* start Quoted passage *

Weekly News: October 31, 2022

“Our life is a continuous dying.  Every moment slips away from us until we have exhausted all the time that God has allotted to us.  Our life is a short series of relations with God, with others, and with ourselves.  Our actions have an almost infinite value if they are done in the grace of Jesus Christ because then they are united to his.”

Leo John Dehon, SCJ, Daily Notes, March 26, 1868

 

This week we note the Solemnity of All Saints on Tuesday, November 1 and the Commemoration of All the Faithful Departed on Wednesday, November 2.


Impressions from the Congolese Province

Last week we noted that SCJ Frs. Vien Nguyen and Charles Brown represented the US Province at the 125th anniversary celebrations in DR Congo, as did Fr. Gustave Lulendo, SCJ, of the Canadian Region. Reflecting on the experience in a letter to SCJs, Fr. Vien wrote that in the Congo Dehonian “ministries revolve primarily around parishes. But the two apostolates that left me with a deep impression were their schools and orphanages. With the orphans, for example, our SCJ confreres care for their past, present, and future. A psychologist is available onsite to help children deal with their traumas. Older children receive vocational training for life beyond the orphanage…

“Presently, there are more than 40 students in various stages of formation. The philosophy program is in Kisangani, the city where the SCJs first began ministry. The theology program is in Kinshasa, the capital city of DRC. Some students are sent to South Africa for theological studies. Due to financial limitations, the Congolese Province has had to turn away prospective candidates. It is hoped that someday the Congolese Province will not have to turn anyone who wishes to be a son of Fr. Dehon.

“We congratulate our Congolese confreres for their perseverance and dedication. We pray for their success in continuing the mission envisioned and executed by the Founder.”

Click here to read Fr. Vien’s full letter. Fr. Vien and several other visiting SCJs are pictured above in a sea of Congolese students.

“The Word has been passed on”

Fr. Charles Brown, SCJ, is pictured above, carrying the Bible during the closing Mass of the 125th anniversary celebrations. One of his first assignments as an SCJ priest was in the Ituri Forest of the eastern Democratic Republic of the Congo. Fr. Charlie said that he was “asked by organizers to represent the 125 years of Dehonian missionaries from Europe and the United States who first brought the Word of God to the Congo basin in 1897.”

* end Quoted passage *

→ Your task
Copy the text of the weekly news item word for word, starting with "Leo John Dehon, SCJ, Daily" and going on through "Wednesday, November 2.".

* start Data section *

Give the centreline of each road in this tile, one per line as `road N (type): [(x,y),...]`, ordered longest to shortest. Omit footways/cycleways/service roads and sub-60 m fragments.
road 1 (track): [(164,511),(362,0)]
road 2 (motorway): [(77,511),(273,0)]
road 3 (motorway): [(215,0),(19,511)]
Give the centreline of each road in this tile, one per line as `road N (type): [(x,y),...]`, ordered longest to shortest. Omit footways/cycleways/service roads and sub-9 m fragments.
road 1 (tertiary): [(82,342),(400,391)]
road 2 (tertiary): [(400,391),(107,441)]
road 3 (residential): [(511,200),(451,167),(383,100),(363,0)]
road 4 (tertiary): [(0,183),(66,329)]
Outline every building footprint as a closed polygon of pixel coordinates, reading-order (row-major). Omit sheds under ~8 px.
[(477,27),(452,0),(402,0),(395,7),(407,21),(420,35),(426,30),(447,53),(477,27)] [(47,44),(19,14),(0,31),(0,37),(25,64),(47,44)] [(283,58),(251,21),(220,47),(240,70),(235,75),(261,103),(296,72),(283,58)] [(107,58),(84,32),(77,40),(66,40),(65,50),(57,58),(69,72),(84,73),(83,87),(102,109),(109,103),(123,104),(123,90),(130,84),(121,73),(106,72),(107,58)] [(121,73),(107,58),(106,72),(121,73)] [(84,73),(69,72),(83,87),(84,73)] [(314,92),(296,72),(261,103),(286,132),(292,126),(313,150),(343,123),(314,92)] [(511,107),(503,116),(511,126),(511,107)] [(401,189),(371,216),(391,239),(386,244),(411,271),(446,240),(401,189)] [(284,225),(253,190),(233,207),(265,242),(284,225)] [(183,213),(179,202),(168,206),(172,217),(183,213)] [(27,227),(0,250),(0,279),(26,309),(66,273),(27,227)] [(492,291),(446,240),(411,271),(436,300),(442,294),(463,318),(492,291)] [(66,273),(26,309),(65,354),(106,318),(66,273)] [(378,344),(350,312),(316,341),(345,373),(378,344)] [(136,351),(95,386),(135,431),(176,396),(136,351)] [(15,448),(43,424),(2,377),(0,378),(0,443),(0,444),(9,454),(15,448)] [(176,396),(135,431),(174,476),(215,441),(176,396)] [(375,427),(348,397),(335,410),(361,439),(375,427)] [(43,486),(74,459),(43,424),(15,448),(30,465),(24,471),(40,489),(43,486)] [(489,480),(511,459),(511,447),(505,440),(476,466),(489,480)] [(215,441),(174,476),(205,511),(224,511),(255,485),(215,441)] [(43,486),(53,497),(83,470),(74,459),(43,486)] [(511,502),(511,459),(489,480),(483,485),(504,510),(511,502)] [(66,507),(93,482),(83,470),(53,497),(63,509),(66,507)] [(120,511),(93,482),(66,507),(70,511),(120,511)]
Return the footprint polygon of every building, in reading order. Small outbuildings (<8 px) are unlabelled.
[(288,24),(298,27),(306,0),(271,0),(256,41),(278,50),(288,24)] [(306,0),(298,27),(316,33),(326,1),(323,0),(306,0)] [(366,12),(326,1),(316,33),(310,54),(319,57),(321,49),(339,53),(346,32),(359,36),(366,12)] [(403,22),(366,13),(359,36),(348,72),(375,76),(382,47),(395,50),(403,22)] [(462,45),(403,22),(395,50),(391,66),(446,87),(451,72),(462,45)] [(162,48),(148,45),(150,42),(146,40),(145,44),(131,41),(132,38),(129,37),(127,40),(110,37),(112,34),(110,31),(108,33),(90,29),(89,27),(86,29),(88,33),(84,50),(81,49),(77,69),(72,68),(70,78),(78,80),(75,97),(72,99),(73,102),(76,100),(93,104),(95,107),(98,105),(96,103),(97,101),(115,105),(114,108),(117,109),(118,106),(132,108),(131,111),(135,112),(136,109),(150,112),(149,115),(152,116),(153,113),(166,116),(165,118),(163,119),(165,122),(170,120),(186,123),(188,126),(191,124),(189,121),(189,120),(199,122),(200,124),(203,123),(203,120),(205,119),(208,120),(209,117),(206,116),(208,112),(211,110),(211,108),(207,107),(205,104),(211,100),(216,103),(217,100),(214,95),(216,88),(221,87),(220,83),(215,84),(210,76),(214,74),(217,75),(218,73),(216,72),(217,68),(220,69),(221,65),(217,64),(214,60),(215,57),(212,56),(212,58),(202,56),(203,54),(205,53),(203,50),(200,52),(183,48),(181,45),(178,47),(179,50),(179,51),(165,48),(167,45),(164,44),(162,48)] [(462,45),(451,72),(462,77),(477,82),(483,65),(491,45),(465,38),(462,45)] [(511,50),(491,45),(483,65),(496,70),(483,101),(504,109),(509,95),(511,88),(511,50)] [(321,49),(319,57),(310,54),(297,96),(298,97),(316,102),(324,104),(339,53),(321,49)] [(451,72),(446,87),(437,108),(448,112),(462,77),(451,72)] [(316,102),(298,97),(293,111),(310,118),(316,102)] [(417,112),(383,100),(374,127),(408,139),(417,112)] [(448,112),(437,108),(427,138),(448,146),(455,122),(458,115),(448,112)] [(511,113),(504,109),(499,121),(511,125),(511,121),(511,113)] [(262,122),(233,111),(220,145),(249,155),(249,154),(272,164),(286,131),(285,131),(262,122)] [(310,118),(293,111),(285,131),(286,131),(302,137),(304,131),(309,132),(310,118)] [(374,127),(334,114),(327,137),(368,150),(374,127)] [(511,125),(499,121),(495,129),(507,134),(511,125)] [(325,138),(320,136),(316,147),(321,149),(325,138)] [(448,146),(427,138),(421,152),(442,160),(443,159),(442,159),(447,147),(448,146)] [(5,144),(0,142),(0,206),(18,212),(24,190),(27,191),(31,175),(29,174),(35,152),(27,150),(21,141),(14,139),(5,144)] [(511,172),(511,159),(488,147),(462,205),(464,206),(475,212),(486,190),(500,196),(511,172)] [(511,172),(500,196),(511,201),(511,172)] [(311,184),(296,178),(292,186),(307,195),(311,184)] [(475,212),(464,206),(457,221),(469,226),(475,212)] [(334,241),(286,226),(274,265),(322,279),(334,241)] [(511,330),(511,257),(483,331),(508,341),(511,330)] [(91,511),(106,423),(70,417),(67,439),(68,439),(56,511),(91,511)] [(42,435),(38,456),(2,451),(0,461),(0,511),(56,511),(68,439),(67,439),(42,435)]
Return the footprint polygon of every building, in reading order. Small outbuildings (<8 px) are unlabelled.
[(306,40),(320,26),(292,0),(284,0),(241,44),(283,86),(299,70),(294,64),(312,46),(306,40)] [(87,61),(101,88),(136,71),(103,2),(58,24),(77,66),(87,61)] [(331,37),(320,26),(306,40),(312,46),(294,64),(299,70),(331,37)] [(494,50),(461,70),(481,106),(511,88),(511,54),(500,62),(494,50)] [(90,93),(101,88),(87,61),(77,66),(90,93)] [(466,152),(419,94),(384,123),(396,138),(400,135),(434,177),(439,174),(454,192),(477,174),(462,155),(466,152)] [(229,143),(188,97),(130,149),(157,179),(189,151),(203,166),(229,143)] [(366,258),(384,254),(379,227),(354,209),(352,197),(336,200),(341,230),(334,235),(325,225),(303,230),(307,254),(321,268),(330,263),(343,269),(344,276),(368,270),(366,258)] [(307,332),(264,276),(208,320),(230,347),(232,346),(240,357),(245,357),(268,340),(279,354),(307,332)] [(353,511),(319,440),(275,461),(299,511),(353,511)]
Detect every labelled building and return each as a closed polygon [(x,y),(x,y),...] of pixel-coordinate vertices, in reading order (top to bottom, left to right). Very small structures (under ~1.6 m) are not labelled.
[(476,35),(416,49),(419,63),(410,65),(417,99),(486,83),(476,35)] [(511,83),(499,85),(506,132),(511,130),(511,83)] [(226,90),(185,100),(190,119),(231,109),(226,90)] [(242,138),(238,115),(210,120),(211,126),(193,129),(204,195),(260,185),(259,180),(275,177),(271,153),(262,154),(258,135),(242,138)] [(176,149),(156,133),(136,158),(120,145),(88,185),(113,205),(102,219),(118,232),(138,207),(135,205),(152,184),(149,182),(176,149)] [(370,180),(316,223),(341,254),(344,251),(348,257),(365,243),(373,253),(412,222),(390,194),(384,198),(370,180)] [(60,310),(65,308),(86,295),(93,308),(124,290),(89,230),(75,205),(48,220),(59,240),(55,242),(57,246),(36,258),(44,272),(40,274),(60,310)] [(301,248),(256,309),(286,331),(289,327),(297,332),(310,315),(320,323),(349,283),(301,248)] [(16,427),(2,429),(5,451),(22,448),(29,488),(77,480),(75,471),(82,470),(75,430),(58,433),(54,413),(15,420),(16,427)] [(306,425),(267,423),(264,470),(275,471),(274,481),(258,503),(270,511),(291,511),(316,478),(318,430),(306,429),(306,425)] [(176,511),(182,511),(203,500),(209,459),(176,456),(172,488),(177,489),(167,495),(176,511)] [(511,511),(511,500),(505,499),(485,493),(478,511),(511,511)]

* end Data section *

→ Task result
Leo John Dehon, SCJ, Daily Notes, March 26, 1868

 

This week we note the Solemnity of All Saints on Tuesday, November 1 and the Commemoration of All the Faithful Departed on Wednesday, November 2.